Plant height increased 6 inches. Again, there was an 11-day gap between harvests.

How do these compare to other maturity groups? For 2005 tests at Alexandria, the Group 4s were also planted early and late. The early Group 4s yielded 42 bushels and the late Group 4s yielded 45 bushels.

“Notice that when you compare this to the Group 5s and Group 6s, the late date was very competitive. That's even though the Group 4s did much better than the Group 3s.

“If you can plant early and cut down on some fungicide and insecticide sprays, there's an advantage to planting Group 3s.”

Another test was conducted on a top Group 3 variety. “We planted it in two replications on 38-inch row spacings here in Alexandria. We began on March 31 and were able to plant every week for seven weeks.”

On the March beans, researchers harvested 19 bushels per acre. The second week yielded 20 bushels and the third, 27 bushels. Then, in the third week of April, the yield made a big jump to 38 bushels per acre.
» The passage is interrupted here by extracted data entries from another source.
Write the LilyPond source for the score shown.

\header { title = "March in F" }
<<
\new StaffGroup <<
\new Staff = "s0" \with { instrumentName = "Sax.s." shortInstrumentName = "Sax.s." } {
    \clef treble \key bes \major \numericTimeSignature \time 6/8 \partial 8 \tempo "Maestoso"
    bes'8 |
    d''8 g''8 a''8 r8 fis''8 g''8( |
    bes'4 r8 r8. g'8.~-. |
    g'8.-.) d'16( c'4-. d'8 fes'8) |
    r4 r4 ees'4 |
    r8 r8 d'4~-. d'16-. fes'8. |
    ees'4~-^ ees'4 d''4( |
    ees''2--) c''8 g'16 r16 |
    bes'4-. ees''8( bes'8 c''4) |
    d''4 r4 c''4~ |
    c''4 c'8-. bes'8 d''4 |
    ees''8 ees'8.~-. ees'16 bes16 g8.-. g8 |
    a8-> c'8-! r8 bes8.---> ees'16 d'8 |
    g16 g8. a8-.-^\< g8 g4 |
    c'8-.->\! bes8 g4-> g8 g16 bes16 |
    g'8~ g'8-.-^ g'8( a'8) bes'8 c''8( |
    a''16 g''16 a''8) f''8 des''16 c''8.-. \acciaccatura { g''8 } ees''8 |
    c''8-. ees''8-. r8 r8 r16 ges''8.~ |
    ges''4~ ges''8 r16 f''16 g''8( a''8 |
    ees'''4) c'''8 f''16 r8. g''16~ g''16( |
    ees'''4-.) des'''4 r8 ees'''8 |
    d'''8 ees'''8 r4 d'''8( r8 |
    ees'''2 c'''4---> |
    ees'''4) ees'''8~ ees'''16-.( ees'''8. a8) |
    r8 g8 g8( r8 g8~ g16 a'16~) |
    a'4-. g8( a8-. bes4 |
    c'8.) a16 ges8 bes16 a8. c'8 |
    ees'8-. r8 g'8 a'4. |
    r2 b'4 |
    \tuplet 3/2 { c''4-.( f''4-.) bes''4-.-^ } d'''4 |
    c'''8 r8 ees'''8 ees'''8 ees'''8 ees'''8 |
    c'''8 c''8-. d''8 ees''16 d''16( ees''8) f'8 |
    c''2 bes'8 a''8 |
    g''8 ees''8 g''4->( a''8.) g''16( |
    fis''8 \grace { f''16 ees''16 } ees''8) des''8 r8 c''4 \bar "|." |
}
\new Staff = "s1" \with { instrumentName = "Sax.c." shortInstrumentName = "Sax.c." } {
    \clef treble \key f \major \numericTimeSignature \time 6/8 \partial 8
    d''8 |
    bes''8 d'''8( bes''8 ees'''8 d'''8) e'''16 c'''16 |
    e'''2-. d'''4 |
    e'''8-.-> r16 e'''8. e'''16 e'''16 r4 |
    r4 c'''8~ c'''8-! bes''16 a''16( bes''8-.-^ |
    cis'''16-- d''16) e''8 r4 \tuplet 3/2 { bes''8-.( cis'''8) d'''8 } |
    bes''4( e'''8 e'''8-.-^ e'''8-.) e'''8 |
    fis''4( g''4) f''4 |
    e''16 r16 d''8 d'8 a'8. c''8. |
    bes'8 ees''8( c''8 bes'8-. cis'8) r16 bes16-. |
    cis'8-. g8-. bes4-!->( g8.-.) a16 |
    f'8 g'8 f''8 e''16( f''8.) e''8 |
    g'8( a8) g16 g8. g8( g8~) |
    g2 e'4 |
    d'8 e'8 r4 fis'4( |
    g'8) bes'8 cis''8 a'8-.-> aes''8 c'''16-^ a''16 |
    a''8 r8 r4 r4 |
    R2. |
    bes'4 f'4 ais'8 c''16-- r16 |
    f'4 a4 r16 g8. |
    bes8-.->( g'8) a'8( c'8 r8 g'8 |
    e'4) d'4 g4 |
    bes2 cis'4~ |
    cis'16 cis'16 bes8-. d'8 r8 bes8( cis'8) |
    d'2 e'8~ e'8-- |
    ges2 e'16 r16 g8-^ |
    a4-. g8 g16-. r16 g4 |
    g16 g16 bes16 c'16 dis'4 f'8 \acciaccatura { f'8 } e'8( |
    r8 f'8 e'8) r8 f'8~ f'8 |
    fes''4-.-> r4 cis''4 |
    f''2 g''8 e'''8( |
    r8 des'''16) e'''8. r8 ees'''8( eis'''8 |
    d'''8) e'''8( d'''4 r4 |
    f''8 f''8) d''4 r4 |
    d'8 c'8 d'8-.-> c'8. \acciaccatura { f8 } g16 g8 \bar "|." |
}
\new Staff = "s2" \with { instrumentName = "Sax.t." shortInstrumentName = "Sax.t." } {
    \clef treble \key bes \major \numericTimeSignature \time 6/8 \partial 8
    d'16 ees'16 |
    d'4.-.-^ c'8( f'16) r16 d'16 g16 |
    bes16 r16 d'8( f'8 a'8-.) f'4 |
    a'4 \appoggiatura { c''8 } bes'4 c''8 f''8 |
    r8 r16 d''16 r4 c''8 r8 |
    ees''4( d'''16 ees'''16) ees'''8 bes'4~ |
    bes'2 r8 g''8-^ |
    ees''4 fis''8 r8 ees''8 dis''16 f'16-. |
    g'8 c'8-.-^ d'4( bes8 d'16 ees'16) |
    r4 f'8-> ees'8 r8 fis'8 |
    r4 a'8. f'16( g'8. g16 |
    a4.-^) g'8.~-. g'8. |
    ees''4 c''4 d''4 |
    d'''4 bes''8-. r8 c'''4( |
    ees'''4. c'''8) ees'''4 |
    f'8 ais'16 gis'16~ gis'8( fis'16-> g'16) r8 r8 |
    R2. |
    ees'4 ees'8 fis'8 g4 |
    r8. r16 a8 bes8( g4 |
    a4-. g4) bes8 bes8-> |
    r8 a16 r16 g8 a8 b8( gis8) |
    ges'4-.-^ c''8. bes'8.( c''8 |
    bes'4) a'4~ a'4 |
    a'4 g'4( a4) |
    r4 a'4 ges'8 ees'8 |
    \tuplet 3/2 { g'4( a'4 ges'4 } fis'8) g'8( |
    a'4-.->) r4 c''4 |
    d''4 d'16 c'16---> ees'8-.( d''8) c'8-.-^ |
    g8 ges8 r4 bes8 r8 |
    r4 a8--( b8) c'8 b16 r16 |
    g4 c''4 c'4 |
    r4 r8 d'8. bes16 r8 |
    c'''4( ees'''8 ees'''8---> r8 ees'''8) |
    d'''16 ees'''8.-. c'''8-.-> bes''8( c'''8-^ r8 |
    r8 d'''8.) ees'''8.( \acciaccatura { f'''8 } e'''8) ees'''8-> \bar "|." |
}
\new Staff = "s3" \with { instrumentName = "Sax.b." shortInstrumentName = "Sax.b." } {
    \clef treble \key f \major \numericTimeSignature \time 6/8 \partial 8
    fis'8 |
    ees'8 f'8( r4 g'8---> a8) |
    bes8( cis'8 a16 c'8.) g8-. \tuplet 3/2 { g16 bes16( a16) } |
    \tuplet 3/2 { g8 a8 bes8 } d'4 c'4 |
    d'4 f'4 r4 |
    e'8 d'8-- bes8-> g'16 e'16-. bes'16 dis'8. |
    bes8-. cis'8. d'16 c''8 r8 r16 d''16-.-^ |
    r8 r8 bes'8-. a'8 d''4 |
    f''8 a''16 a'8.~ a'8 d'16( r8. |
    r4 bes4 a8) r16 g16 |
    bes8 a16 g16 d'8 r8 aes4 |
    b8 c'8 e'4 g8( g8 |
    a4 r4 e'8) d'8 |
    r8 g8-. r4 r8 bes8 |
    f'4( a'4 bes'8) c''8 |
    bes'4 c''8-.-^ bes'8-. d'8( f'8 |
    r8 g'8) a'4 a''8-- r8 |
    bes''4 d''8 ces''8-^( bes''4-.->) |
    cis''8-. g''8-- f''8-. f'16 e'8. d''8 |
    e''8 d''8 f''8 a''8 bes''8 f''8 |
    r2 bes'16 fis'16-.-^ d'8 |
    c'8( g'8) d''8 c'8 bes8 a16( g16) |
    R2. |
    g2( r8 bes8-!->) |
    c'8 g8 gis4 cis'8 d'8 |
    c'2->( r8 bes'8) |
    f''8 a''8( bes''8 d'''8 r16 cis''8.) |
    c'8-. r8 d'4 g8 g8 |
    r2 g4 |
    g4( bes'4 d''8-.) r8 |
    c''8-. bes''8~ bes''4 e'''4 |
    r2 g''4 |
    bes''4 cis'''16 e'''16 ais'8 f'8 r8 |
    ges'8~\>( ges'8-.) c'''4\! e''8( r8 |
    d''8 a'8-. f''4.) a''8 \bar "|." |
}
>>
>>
The next two weeks saw yields of 40 and 41 bushels. After that, yields began falling off.

“Now, admittedly, we need more data than this. More extensive studies are being conducted. But based on what we know now, there's an advantage to delaying planting of the Group 3s. Using this data alone, I'd guess the best date to plant would be from mid-April to April 25.”

Points to consider:

Late-planted Group 3s performed well in both 2005 and 2006.

March planting appears to be detrimental to Group 3 production.

In the tests, there was about a 35 percent yield increase in favor of the late-planted beans.

“Any company developing Group 3s and Group 4s for the Deep South needs to focus on selecting for good agronomic adaptations that fit our environment. Mainly, the focus needs to be on dry-down and shattering. The pod needs to be toughened up.”